Via Scoble comes this commentary about the possible downsides of the Akismet spam filter. I’ll offer this cut and paste from my admin pages as my input:
Akismet has caught 37,244 spam for you since you first installed it.
What else is there to say?
Scoble and Andy are both basically presenting the idea that *any* false positive means the product is crap.
What they haven’t considered is that Akismet is an organic concept that is constantly learning.
If valid comments are getting caught up – then it needs to be taught some more.. Turning it off only means one less avenue for Akismet to learn.
Kind of like biting the hand that feeds you, really. 🙂
Brendan, there is also a hidden assumption in Andy’s criticism – that there aren’t false positives when you do it by hand.

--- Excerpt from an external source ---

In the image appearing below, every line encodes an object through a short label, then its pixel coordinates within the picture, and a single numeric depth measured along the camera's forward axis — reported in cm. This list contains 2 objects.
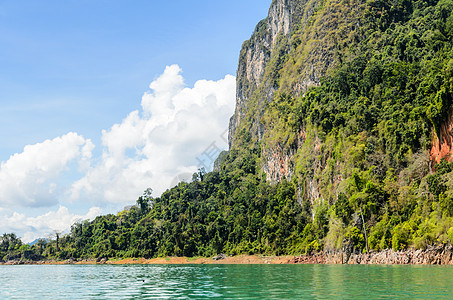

I can tell you from experience that before Akismet when I was going in and cleaning out 100 or more of these every morning, it is entirely possible that I deleted valid comments. One way or another, whether a human or system is dealing with it, the load of spam that I get is nearly impossible to handle without any FP. To use my favorite saying “You got to break a few eggs to make an omelet.” You are right, here at least there is a chance to improve on it.
24,036 here. 2 false positives that I know of. I like those odds.
First of all Robert wasn’t really commenting on the accuracy of Akismet, and if you actually read my post, I think you would find that the majority was intended to help make it better.
The one major criticism I have is that it doesn’t seem to learn who are “good” people rather than spammers.
If you made a post on Roberts blog and it ended up in the spam bin, do you really want to add to his email queue?
What effect can someone falsely accusing you have on your ability to post comments on other blogs?
You will probably find there were a few more that people didn’t bother emailing you about.
I don’t have any problems with false positives.